:: PAGE TEXT

From 0f675854b3d490d78825d010199d8cfb8b38deb0 Mon Sep 17 00:00:00 2001
From: David O'Regan <doregan@gitlab.com>
Date: Wed, 20 Mar 2024 16:56:16 -0700
Subject: [PATCH 1/8] Update AI Gateway Blueprint

---
 .../blueprints/ai_gateway/index.md            | 46 +++++++++++++++++++
 1 file changed, 46 insertions(+)

diff --git a/doc/architecture/blueprints/ai_gateway/index.md b/doc/architecture/blueprints/ai_gateway/index.md
index d970094d26929d..94ff3db365cd43 100644
--- a/doc/architecture/blueprints/ai_gateway/index.md
+++ b/doc/architecture/blueprints/ai_gateway/index.md
@@ -558,3 +558,49 @@ Alternative solutions were discussed in
 ## Decisions
 
 - [ADR-001: Allow direct connections](decisions/001_direct_connections.md)
+
+## Future work
+
+Our aim is for the AI Gateway to become the primary method for the monolith to access models. Here are some of the key features we need to implement:
+
+- Expose a list of available models.

::::

- [WRITTEN PROBLEM A]:
Transcribe the patch from "From 0f675854b3d490d78825d010199d8cfb8b38deb0 Mon" to "changed, 46 insertions(+)".

:: DATA RECORDS

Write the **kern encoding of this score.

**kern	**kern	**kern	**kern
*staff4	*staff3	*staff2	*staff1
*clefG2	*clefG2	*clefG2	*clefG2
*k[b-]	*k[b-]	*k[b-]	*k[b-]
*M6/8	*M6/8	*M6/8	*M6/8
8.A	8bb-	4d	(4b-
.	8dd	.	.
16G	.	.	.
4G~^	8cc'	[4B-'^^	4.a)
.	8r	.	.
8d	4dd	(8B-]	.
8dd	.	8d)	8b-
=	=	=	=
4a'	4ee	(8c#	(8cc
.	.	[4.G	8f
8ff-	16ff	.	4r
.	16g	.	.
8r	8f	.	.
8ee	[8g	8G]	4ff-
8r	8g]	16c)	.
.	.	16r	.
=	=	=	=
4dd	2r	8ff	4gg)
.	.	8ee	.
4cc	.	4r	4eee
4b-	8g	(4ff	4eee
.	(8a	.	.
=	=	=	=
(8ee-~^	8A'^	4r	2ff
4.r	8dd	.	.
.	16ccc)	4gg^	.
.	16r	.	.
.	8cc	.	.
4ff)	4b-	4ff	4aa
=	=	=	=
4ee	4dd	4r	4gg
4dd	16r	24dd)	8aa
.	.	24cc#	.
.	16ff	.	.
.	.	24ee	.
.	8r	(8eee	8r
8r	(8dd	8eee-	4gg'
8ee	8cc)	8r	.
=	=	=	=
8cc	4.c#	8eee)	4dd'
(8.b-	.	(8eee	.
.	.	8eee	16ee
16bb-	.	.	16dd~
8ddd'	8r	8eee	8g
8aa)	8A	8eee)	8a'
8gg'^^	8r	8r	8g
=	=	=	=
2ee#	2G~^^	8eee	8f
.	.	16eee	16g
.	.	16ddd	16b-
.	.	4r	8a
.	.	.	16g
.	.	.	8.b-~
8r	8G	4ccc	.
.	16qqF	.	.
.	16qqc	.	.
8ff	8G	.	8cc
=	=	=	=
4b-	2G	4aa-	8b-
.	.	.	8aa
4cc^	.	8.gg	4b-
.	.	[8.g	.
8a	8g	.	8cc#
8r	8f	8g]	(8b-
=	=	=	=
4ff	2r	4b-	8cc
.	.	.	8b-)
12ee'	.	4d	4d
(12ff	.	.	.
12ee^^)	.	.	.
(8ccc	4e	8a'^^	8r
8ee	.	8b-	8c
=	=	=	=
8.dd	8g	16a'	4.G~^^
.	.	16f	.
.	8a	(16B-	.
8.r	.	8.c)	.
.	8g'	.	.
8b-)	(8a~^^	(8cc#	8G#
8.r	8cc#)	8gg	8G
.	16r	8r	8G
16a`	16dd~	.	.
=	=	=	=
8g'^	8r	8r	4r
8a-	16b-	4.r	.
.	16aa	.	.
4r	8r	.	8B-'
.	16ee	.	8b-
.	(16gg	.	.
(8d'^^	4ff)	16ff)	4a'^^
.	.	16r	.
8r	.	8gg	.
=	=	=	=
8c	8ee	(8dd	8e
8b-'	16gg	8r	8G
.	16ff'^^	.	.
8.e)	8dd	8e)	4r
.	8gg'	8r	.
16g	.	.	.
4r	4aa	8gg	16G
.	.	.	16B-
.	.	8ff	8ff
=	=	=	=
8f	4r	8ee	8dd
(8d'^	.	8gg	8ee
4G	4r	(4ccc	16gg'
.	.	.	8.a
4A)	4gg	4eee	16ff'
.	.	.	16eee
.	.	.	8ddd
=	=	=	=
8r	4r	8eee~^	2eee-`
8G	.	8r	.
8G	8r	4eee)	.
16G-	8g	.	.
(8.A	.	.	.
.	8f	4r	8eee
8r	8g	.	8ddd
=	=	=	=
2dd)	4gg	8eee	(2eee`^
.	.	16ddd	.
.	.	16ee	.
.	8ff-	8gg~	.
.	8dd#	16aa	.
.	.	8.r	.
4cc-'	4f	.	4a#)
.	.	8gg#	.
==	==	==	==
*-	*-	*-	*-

::::

- [WRITTEN PROBLEM B]:
Repeat the whole listing above word for word, without the patch.

- [WRITTEN RESPONSE A]:
From 0f675854b3d490d78825d010199d8cfb8b38deb0 Mon Sep 17 00:00:00 2001
From: David O'Regan <doregan@gitlab.com>
Date: Wed, 20 Mar 2024 16:56:16 -0700
Subject: [PATCH 1/8] Update AI Gateway Blueprint

---
 .../blueprints/ai_gateway/index.md            | 46 +++++++++++++++++++
 1 file changed, 46 insertions(+)

- [WRITTEN RESPONSE B]:
Write the **kern encoding of this score.

**kern	**kern	**kern	**kern
*staff4	*staff3	*staff2	*staff1
*clefG2	*clefG2	*clefG2	*clefG2
*k[b-]	*k[b-]	*k[b-]	*k[b-]
*M6/8	*M6/8	*M6/8	*M6/8
8.A	8bb-	4d	(4b-
.	8dd	.	.
16G	.	.	.
4G~^	8cc'	[4B-'^^	4.a)
.	8r	.	.
8d	4dd	(8B-]	.
8dd	.	8d)	8b-
=	=	=	=
4a'	4ee	(8c#	(8cc
.	.	[4.G	8f
8ff-	16ff	.	4r
.	16g	.	.
8r	8f	.	.
8ee	[8g	8G]	4ff-
8r	8g]	16c)	.
.	.	16r	.
=	=	=	=
4dd	2r	8ff	4gg)
.	.	8ee	.
4cc	.	4r	4eee
4b-	8g	(4ff	4eee
.	(8a	.	.
=	=	=	=
(8ee-~^	8A'^	4r	2ff
4.r	8dd	.	.
.	16ccc)	4gg^	.
.	16r	.	.
.	8cc	.	.
4ff)	4b-	4ff	4aa
=	=	=	=
4ee	4dd	4r	4gg
4dd	16r	24dd)	8aa
.	.	24cc#	.
.	16ff	.	.
.	.	24ee	.
.	8r	(8eee	8r
8r	(8dd	8eee-	4gg'
8ee	8cc)	8r	.
=	=	=	=
8cc	4.c#	8eee)	4dd'
(8.b-	.	(8eee	.
.	.	8eee	16ee
16bb-	.	.	16dd~
8ddd'	8r	8eee	8g
8aa)	8A	8eee)	8a'
8gg'^^	8r	8r	8g
=	=	=	=
2ee#	2G~^^	8eee	8f
.	.	16eee	16g
.	.	16ddd	16b-
.	.	4r	8a
.	.	.	16g
.	.	.	8.b-~
8r	8G	4ccc	.
.	16qqF	.	.
.	16qqc	.	.
8ff	8G	.	8cc
=	=	=	=
4b-	2G	4aa-	8b-
.	.	.	8aa
4cc^	.	8.gg	4b-
.	.	[8.g	.
8a	8g	.	8cc#
8r	8f	8g]	(8b-
=	=	=	=
4ff	2r	4b-	8cc
.	.	.	8b-)
12ee'	.	4d	4d
(12ff	.	.	.
12ee^^)	.	.	.
(8ccc	4e	8a'^^	8r
8ee	.	8b-	8c
=	=	=	=
8.dd	8g	16a'	4.G~^^
.	.	16f	.
.	8a	(16B-	.
8.r	.	8.c)	.
.	8g'	.	.
8b-)	(8a~^^	(8cc#	8G#
8.r	8cc#)	8gg	8G
.	16r	8r	8G
16a`	16dd~	.	.
=	=	=	=
8g'^	8r	8r	4r
8a-	16b-	4.r	.
.	16aa	.	.
4r	8r	.	8B-'
.	16ee	.	8b-
.	(16gg	.	.
(8d'^^	4ff)	16ff)	4a'^^
.	.	16r	.
8r	.	8gg	.
=	=	=	=
8c	8ee	(8dd	8e
8b-'	16gg	8r	8G
.	16ff'^^	.	.
8.e)	8dd	8e)	4r
.	8gg'	8r	.
16g	.	.	.
4r	4aa	8gg	16G
.	.	.	16B-
.	.	8ff	8ff
=	=	=	=
8f	4r	8ee	8dd
(8d'^	.	8gg	8ee
4G	4r	(4ccc	16gg'
.	.	.	8.a
4A)	4gg	4eee	16ff'
.	.	.	16eee
.	.	.	8ddd
=	=	=	=
8r	4r	8eee~^	2eee-`
8G	.	8r	.
8G	8r	4eee)	.
16G-	8g	.	.
(8.A	.	.	.
.	8f	4r	8eee
8r	8g	.	8ddd
=	=	=	=
2dd)	4gg	8eee	(2eee`^
.	.	16ddd	.
.	.	16ee	.
.	8ff-	8gg~	.
.	8dd#	16aa	.
.	.	8.r	.
4cc-'	4f	.	4a#)
.	.	8gg#	.
==	==	==	==
*-	*-	*-	*-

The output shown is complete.